Des masques moins protecteurs et introuvables

Début mars, les syndicats de médecine libérale ont fini par protester contre ce manque de protection et exigé des modèles ffp2. En réponse, le 13 mars, le ministre de la santé Olivier Véran annonce changer de doctrine et distribuer ces masques protecteurs à la médecine de ville, affirmant disposer de stocks de dizaines de millions. «Mais on ne les a jamais vus arriver !», se plaint Jérôme Marty. «Les pharmaciens recevaient des boites de 50 masques pour l'ensemble des praticiens du quartier. Ca a duré pendant des semaines, et on n'a jamais eu de FFP2. Ensuite ils sont revenus à la doctrine des FFP2 réservés aux gestes invasifs à l'hôpital. Et c'est une aberration !», juge-t-il.

Pour acheter des masques, ils ont pris Gérard de la compta du ministère, la seule chose qu'il ait jamais achetée, c'est un sandwich en bas du bureau !

Selon le président du syndicat, le gouvernement aurait du confier les achats de masques au secteur privé. «C'est l'Etat qui s'est chargé d'acheter des stocks de masques, mais ce sont des incapables ! Ils disent qu'ils se sont heurtés à la concurrence internationale. Mais ce n'est pas étonnant. Il fallait confier les commandes à des commerciaux, des requins qui savent se battre pour gérer cela ! »

Bertrand Legrand explique qu'il a fini par disposer des protections nécessaires grâce au système D, en s'organisant, puisqu'il n'avait rien. Il a installé une vitre en plexiglas, a fléché des distances au sol...et recycle ses masques. «Comme dans les pays du tiers-monde», ironise-t-il.

Les autorités traduites en justice par les soignants ?

Lors de son allocution du 28 février, Edouard Philippe a évoqué le personnel hospitalier en première ligne, mais n'a réservé un mot pour la médecine de ville que pour les enjoindre à remonter les cas contacts lors du déconfinement.
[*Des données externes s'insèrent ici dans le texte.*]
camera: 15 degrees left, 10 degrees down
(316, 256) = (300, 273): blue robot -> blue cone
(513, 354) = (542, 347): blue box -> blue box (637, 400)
C'est un mensonge d’Etat grave. Tout cela se plaidera après la crise. On attaquera par respect pour la médecine libérale

Scandalisés par le manque de reconnaissance, ces médecins expliquent à RT France être révoltés par les consignes mensongères à cause de la pénurie, aux conséquences dramatiques. «Je suis très en colère contre Jérôme Salomon, le directeur général de la Santé et Edouard Philippe, qui nous ont fait perdre du temps et prendre des risques», se plaint le président de l'UFML. En 2018, l'agence nationale Santé publique France avait bien prévenu Jérôme Salomon, du manque de masques, tout comme d'autres experts en 2019. «Pourtant quand on lui pose la question en février, il explique qu'aucune pénurie de masques n’est à craindre. C'est un mensonge d’Etat grave. Tout cela se plaidera après la crise. On attaquera par respect pour la médecine libérale», prévient-il.
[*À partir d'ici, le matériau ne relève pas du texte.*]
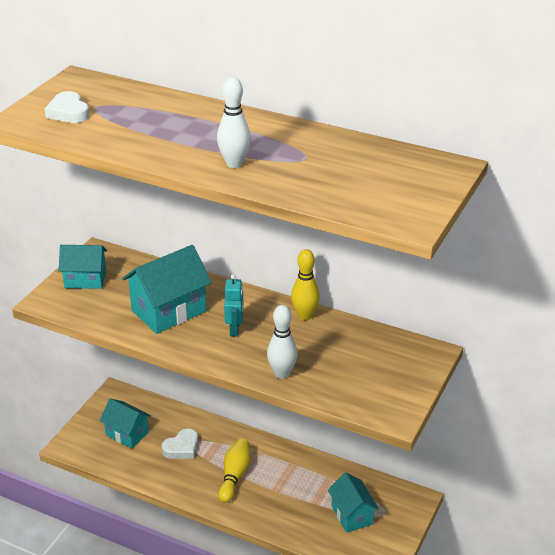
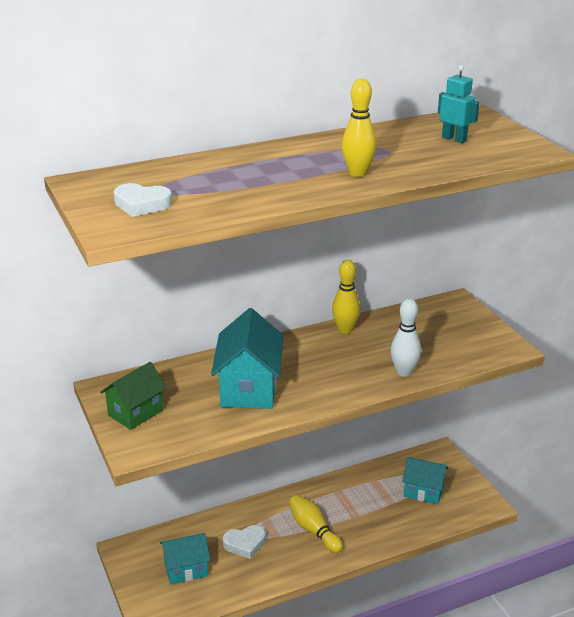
camera: 50 degrees left, 5 degrees down
(85, 279) = (136, 412): turquoise house -> green house
(182, 448) = (245, 544): white heart -> white heart turned 75 degrees clockwise
(234, 163) = (357, 173): white bowling pin -> yellow bowling pin
(235, 329) = (319, 368): turquoise robot -> turquoise robot (454, 139)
Pour Bertrand Legrand, «il n'y aura pas de scandale maintenant». Car pour l'heure, le généraliste doit redoubler d'efforts pour s'atteler à dépister tous les patients en s'alliant avec un biologiste : c'est la première initiative de ce type dans le Nord. Il décrie les nouvelles directives consistant à ne tester que les patients présentant des symptômes, et plaide pour un dépistage de la population, seule stratégie utile à ses yeux. 
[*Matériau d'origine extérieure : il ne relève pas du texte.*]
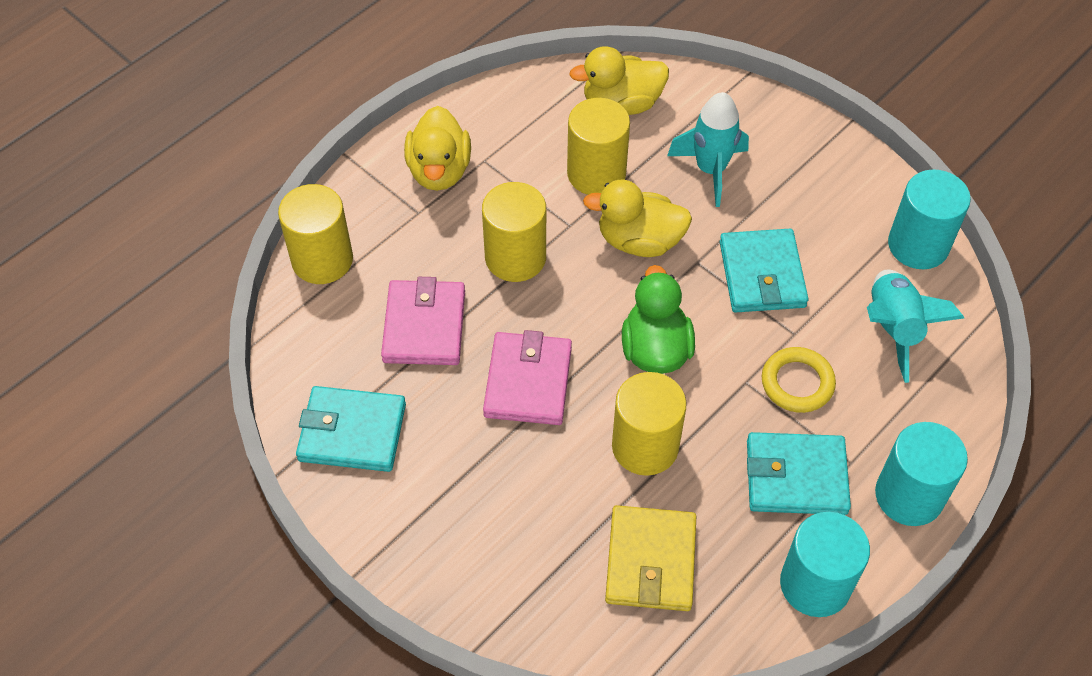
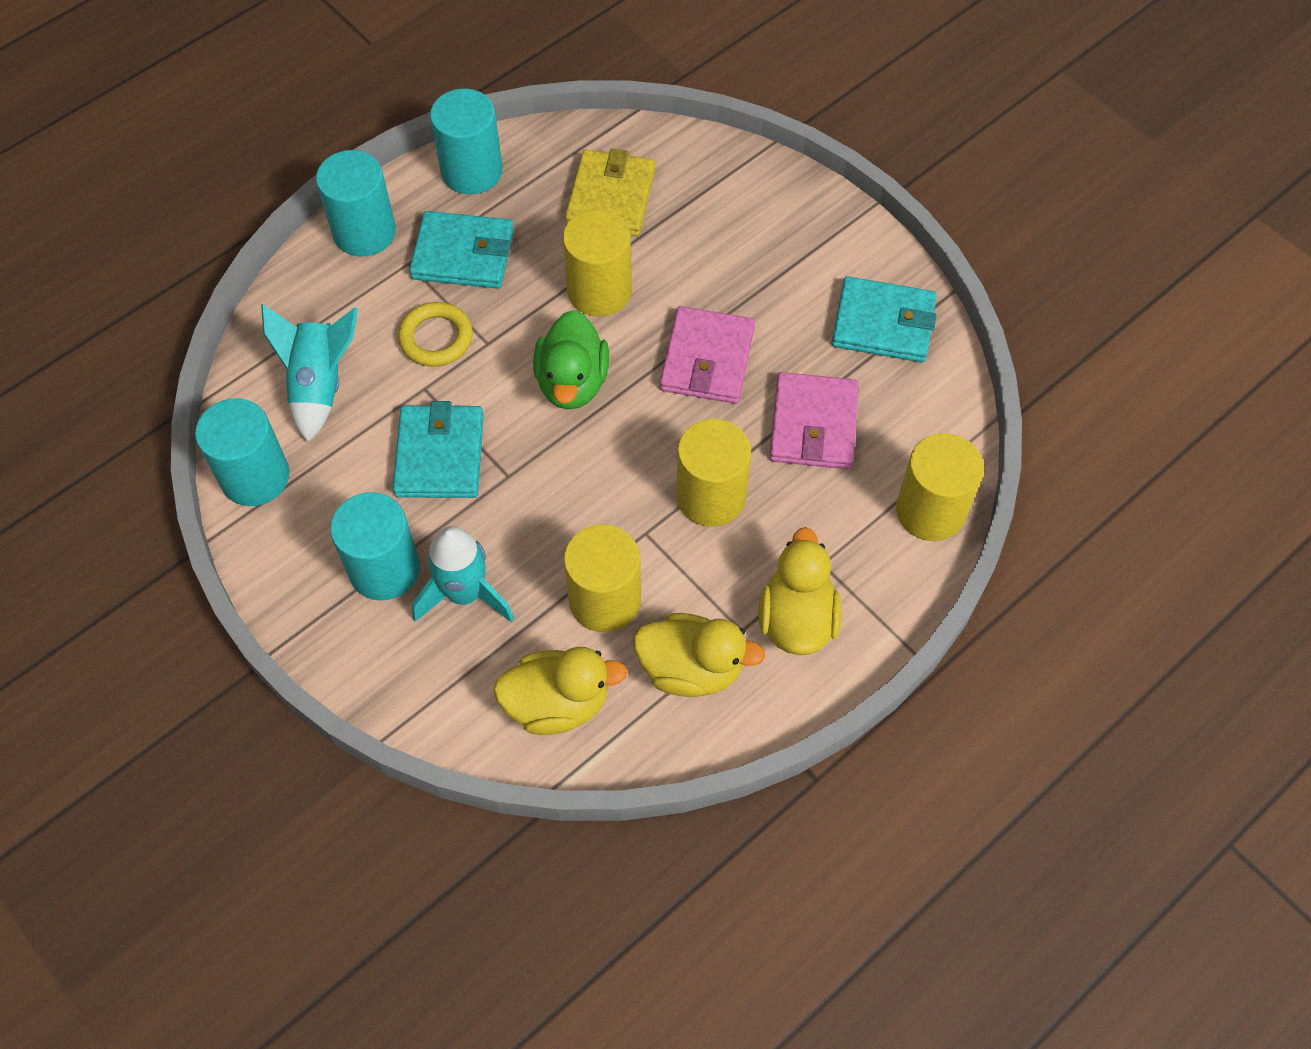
camera: 175 degrees left, 5 degrees up
(639, 241) = (568, 506): yellow duck -> yellow duck (691, 668)
(781, 183) = (384, 569): none -> turquoise cylinder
Les autorités sanitaires et le gouvernement seront-ils tenus responsables de la mort des soignants, en libéral et à l'hôpital ? Alors que l'épidémie est loin d'être terminée, les dépôts de plainte se sont mises à pleuvoir. 28 collectifs ont porté plainte pour mise en danger de la vie d’autrui, homicide involontaire, ou non-assistance à personne en danger, devant la Cour de justice de la République. Concernant spécifiquement les soignants, le collectif de soignants C19, composé de 600 médecins, a attaqué Agnès Buzyn, l'ancienne ministre de la Santé, et le Premier ministre le 19 mars pour manquements. La fédération CGT de la santé a déposé une plainte contre X le 10 avril 2020. Après la deuxième vague épidémique, un tsunami judiciaire contre la gestion de la crise sanitaire se prépare à frapper.